Insolvency and restructuring trade body R3 has published new research which aims to address a range of misconceptions about insolvency fees.

R3’s paper, ‘Insolvency fees and the cost of regulation – the detail behind the headlines’, explains how insolvency fees are charged, paid and regulated, and provides an overview of the role of the regulatory framework and the scope of work involved in insolvency cases.

R3 Immediate Past President Duncan Swift says: “Insolvency fees are one of the most misunderstood aspects of the profession’s work. People don’t realise the difference between the costs that are reported and what is actually paid at the end of the day, the wide variance in fees depending on the size of cases, and how the complexity of cases contributes to costs.

“These are the types of things we’re trying to highlight with this paper, which we hope will improve people’s understanding of how and why the profession charges the fees it does, dispel the myths around insolvency fees and help people realise the level of work and the results that are delivered by members of the profession for the fees they earn.”

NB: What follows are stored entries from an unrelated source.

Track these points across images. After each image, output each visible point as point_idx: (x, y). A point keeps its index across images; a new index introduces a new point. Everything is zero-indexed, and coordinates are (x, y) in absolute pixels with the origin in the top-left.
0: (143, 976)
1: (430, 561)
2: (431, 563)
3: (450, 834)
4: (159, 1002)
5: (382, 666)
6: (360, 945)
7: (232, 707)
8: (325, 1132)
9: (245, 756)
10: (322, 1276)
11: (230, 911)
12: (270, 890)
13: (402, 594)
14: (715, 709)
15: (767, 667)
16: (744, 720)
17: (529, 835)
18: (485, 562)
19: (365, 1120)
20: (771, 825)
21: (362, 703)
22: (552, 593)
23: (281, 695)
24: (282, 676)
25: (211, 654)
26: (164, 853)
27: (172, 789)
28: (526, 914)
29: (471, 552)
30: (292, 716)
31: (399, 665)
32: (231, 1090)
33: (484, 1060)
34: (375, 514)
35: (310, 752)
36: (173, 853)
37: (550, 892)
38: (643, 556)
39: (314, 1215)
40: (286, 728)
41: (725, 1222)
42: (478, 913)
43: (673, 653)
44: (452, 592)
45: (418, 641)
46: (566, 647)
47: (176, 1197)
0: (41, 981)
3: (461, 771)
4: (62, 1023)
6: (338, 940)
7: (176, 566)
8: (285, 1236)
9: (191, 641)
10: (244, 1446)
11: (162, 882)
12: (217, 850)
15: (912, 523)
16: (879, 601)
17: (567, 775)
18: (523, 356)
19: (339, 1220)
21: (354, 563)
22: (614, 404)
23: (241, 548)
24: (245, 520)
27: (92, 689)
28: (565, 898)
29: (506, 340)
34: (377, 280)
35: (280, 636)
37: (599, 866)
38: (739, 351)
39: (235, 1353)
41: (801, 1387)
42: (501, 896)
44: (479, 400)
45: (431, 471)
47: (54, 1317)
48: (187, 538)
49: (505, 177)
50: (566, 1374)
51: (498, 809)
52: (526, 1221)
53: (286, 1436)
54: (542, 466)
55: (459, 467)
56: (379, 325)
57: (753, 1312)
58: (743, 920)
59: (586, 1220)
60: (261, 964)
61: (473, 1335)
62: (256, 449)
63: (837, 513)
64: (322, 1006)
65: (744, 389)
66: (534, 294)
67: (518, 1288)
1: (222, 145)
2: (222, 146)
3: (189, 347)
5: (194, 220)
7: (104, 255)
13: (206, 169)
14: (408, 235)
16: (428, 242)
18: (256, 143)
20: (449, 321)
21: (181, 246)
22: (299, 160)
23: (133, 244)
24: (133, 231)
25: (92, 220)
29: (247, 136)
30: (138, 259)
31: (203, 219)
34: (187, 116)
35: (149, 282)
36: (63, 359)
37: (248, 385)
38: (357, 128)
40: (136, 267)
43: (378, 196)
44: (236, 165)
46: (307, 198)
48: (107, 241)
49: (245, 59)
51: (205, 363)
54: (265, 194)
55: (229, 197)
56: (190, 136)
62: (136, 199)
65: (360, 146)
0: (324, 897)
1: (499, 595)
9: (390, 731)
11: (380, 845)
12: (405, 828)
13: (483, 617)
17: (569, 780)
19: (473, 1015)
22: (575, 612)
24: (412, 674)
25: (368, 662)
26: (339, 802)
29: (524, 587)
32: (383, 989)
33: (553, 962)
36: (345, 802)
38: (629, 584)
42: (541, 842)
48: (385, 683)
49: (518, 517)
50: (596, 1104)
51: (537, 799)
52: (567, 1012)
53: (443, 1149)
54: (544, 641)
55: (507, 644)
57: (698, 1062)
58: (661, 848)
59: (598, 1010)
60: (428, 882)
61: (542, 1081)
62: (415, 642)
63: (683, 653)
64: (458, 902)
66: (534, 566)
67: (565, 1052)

Swift continues: “One key aspect of the report is the fact that insolvency practitioners will frequently not be paid in full for the work they have carried out, due to the nature of insolvency. The headline grabbing amount in the reports as the total cost of the work carried out frequently bears little resemblance to the fees which are paid at the end of a case.

“At a time when insolvency numbers are likely to rise and the skills of members of the profession are likely to be under increased demand from distressed businesses, we want to ensure there’s as much information out there as possible about the work the profession does and how it supports people, businesses, and the economy.”